Exercise requirements: Rewrite the data below, from the line containing "I use a screen reader, so I need the length" through the line containing "It reads 37.2; °C" inclusive, as a Markdown table with the columns Row and Line, numbering each nonblank line and skipping blank ones. Leave the pictures out of the table.

Supplied entries:

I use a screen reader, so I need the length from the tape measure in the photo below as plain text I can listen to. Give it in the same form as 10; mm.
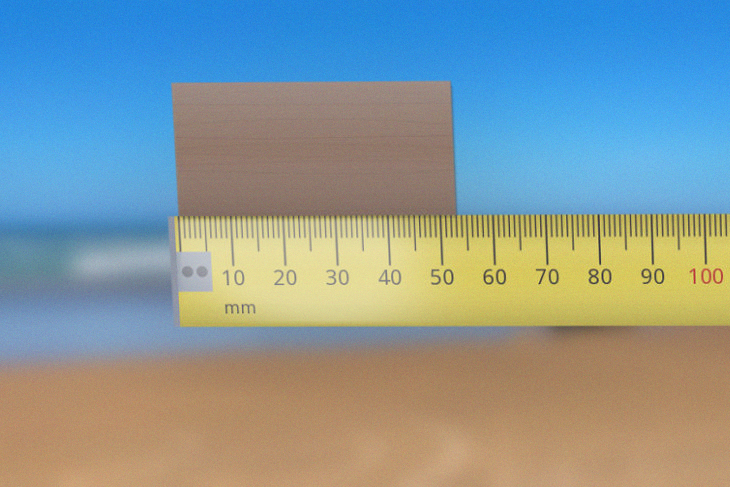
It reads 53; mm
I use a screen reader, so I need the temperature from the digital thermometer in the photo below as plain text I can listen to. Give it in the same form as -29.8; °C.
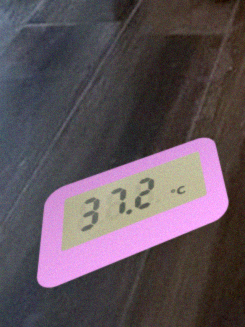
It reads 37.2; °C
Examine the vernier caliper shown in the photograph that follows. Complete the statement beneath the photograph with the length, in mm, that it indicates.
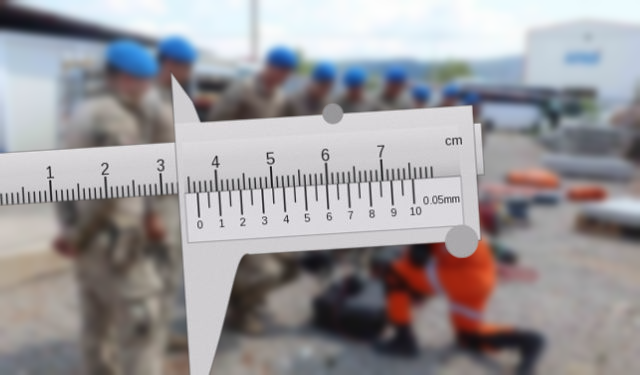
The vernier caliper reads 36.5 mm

==

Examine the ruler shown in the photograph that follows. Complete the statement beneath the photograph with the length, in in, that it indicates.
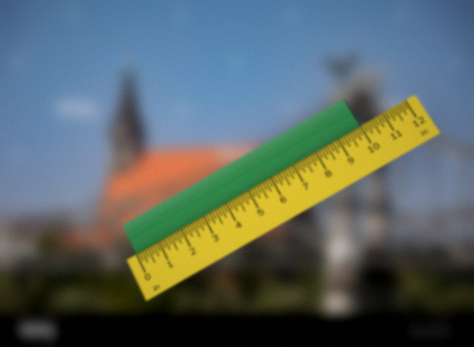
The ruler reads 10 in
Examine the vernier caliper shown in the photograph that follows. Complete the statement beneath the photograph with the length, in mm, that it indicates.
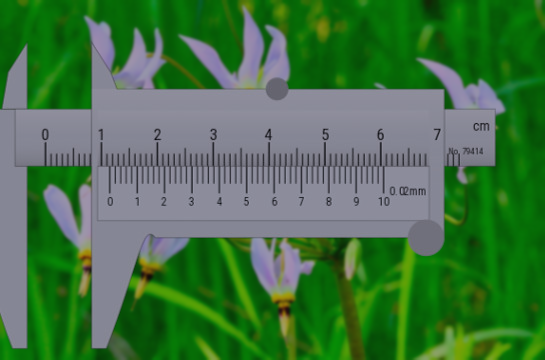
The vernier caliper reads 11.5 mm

Worked solution:
| Row | Line |
|---|---|
| 1 | I use a screen reader, so I need the length from the tape measure in the photo below as plain text I can listen to. Give it in the same form as 10; mm. |
| 2 | It reads 53; mm |
| 3 | I use a screen reader, so I need the temperature from the digital thermometer in the photo below as plain text I can listen to. Give it in the same form as -29.8; °C. |
| 4 | It reads 37.2; °C |